If there’s one area where Trump is likely to have legislative success, it’s probably the budget and taxes. A partisan majority of Republicans in Congress will go along with any tax and spending cuts, leaving Trump in a good position to get his way. And his current budget proposal is nothing less than a full-scale assault on environmental protections and public health.
It’s a bad combination of Trump’s seemingly genuine antipathy to government regulations and his party being captured by big polluters in the oil and gas industry.
My UC Berkeley Law colleague Dan Farber runs through the numbers on Legal Planet, but they basically include massive cuts to environmental enforcement, restoration and monitoring, including on climate data, as well as eliminating research in clean energy.
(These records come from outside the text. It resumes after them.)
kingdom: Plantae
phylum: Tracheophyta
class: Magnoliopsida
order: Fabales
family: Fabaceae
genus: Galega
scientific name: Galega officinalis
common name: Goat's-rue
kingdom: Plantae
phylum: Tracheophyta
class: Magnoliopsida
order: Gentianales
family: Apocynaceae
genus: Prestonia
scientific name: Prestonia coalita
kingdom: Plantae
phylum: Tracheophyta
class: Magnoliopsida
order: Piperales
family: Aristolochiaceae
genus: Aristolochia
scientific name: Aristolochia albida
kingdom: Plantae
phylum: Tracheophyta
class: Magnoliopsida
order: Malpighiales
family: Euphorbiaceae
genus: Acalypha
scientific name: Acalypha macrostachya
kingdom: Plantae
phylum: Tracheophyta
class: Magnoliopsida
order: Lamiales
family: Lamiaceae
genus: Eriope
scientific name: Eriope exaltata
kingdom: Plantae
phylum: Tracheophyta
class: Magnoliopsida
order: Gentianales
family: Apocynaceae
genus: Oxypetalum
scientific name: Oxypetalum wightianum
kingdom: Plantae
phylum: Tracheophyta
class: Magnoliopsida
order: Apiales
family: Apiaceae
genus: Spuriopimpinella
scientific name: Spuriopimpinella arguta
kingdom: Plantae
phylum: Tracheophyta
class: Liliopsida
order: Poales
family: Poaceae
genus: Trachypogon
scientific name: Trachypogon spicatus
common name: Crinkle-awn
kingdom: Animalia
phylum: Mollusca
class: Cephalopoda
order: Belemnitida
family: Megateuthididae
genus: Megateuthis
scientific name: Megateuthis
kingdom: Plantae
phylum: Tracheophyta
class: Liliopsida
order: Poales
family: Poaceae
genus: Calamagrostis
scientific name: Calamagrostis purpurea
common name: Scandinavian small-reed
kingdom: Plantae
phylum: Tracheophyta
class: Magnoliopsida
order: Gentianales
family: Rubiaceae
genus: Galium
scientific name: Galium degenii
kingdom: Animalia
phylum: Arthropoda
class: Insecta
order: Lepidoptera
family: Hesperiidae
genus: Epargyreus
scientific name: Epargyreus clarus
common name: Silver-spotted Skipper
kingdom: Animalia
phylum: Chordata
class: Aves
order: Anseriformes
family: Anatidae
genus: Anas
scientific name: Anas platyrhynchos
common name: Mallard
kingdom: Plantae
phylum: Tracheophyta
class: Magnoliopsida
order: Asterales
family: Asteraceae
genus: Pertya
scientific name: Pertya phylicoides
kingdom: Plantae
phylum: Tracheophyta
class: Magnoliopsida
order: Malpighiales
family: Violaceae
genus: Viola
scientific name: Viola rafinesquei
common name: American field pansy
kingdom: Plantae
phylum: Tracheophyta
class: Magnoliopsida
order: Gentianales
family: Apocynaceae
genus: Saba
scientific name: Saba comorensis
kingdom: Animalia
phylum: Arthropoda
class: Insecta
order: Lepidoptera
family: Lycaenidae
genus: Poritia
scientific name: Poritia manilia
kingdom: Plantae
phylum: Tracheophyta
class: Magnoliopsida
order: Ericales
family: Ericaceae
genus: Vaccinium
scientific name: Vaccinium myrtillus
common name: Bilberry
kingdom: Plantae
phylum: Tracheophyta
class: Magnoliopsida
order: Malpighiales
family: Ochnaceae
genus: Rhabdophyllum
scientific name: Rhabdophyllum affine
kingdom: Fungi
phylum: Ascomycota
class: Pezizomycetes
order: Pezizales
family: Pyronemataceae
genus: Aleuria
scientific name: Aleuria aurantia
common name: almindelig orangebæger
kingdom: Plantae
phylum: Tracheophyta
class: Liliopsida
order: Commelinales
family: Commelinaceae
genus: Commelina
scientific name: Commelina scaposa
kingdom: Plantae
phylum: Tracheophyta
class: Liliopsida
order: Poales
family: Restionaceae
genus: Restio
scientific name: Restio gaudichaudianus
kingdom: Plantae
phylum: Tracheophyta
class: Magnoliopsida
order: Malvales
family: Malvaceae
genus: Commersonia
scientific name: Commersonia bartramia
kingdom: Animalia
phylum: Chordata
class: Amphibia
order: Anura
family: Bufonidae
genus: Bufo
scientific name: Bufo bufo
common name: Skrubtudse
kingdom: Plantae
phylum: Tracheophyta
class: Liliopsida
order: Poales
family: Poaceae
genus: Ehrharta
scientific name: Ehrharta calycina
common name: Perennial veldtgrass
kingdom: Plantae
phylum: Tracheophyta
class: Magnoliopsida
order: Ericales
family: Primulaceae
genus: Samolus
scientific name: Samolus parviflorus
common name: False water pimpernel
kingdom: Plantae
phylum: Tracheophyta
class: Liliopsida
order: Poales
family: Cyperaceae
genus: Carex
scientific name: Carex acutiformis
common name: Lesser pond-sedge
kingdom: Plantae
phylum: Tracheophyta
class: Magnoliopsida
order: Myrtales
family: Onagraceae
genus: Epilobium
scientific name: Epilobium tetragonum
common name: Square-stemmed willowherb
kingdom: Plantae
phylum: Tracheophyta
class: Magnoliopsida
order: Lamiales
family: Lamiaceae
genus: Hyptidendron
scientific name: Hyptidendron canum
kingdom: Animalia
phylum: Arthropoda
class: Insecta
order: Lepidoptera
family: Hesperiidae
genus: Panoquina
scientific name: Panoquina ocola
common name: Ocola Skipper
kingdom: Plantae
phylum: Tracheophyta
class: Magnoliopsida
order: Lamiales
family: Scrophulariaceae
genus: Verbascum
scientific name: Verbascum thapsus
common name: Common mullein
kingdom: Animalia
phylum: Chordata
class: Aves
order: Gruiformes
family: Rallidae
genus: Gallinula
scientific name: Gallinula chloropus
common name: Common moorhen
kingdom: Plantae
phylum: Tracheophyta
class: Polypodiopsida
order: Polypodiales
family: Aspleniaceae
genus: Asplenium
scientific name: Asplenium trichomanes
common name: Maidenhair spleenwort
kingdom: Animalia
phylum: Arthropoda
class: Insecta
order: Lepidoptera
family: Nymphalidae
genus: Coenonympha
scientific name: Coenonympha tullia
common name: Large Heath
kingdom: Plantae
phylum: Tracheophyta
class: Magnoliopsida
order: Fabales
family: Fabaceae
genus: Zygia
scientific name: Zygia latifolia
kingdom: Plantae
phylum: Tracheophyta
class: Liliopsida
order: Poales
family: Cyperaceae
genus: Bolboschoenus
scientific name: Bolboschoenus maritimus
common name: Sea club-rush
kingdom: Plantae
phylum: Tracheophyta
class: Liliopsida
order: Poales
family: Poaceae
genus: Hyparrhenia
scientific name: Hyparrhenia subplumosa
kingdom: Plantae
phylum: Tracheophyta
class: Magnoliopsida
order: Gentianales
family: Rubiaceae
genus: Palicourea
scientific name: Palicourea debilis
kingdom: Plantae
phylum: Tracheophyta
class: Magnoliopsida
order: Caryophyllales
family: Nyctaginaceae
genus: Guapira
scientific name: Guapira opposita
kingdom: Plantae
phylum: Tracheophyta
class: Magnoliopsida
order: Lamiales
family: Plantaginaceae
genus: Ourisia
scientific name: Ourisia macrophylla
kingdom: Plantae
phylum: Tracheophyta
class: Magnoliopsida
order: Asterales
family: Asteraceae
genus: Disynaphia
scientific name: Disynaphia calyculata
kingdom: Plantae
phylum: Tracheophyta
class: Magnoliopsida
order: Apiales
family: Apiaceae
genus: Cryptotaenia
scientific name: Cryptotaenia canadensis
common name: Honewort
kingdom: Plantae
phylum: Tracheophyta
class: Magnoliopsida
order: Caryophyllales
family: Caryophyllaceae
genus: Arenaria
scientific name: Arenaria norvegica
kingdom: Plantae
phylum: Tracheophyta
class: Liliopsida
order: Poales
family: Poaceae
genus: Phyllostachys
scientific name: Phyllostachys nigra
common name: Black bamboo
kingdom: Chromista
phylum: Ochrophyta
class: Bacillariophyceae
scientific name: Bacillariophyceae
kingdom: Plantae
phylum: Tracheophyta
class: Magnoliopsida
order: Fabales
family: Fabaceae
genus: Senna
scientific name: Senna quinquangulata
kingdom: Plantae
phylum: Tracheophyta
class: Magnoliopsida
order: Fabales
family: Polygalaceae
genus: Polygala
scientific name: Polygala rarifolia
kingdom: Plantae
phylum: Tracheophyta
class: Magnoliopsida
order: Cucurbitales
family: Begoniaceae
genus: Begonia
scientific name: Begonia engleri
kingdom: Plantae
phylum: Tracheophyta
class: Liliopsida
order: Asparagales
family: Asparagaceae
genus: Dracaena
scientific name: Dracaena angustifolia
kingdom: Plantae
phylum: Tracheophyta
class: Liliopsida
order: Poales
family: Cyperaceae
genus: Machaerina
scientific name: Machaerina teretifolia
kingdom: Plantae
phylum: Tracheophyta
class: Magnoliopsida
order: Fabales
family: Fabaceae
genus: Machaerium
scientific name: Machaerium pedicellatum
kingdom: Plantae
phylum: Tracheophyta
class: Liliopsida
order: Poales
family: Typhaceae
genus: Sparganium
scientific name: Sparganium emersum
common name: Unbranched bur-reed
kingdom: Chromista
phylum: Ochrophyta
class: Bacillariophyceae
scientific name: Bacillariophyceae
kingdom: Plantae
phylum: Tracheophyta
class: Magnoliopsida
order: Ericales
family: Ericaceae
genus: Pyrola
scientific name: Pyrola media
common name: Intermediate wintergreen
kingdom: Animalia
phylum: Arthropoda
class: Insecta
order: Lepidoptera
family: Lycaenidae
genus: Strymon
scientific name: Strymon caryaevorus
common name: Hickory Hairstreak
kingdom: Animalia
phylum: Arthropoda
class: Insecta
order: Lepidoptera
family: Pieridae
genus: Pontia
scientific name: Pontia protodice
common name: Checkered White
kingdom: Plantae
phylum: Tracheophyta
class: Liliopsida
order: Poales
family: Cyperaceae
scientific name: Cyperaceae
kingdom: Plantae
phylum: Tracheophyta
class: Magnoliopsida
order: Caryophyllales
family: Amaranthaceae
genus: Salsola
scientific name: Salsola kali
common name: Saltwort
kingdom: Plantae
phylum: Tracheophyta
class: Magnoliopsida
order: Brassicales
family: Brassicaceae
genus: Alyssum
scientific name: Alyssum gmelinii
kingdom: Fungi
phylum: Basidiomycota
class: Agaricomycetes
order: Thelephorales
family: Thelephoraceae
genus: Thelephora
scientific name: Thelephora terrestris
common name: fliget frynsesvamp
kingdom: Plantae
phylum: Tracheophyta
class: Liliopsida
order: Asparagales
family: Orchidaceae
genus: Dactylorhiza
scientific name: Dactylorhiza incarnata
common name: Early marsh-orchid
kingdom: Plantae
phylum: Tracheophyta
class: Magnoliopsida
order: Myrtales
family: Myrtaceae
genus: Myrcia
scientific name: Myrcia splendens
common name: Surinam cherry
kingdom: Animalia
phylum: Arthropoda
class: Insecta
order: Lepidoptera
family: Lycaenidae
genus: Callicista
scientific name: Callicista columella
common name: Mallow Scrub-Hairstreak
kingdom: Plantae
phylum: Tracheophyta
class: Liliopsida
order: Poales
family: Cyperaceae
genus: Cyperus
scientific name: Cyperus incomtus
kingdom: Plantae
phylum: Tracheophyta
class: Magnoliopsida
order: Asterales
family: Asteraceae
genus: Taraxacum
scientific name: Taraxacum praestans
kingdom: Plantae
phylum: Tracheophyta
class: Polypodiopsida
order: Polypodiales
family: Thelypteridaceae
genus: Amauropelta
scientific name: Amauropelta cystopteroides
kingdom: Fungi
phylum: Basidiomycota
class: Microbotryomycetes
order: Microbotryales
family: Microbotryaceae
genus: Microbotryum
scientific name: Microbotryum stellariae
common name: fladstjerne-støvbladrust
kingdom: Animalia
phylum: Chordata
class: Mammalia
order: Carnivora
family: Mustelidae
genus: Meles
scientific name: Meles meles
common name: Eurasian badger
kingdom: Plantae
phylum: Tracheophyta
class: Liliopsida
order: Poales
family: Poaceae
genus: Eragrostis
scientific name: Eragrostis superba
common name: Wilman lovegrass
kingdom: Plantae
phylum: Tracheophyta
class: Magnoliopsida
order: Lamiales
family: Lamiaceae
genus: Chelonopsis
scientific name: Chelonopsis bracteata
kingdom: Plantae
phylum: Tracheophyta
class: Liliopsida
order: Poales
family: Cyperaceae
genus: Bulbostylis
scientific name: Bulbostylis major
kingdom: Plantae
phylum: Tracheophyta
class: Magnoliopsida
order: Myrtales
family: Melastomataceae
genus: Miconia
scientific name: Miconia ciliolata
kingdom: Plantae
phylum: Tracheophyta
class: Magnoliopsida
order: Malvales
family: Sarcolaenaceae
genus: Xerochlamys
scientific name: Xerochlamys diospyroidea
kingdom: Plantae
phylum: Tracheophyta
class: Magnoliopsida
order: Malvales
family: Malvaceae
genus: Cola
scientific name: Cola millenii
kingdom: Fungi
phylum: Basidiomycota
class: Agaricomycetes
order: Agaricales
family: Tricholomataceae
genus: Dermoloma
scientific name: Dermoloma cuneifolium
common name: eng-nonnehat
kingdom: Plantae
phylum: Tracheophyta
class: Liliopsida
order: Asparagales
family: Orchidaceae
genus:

The last part on clean energy cuts is particularly frustrating. I’ve blogged before about the success of ARPA-E, the most important governmental agency you’ve never heard of. It’s the “moonshot” agency that is funding breakthrough technologies in batteries, solar power and other vital technology. Since 2009, it has provided $1.3 billion in funding to more than 475 projects, of which 45 have then raised $1.25 billion in private sector funds.
So of course Trump and his allies want to eliminate the agency completely.
But all is not yet lost. The budget will go through a lot of sausage-making in Congress, and even many Republicans are invested in some of these programs, given the benefits they provide their districts.
But environmental and public health advocates will be starting from a tough position, and this is one area where Trump is likely to get a lot of what he wants.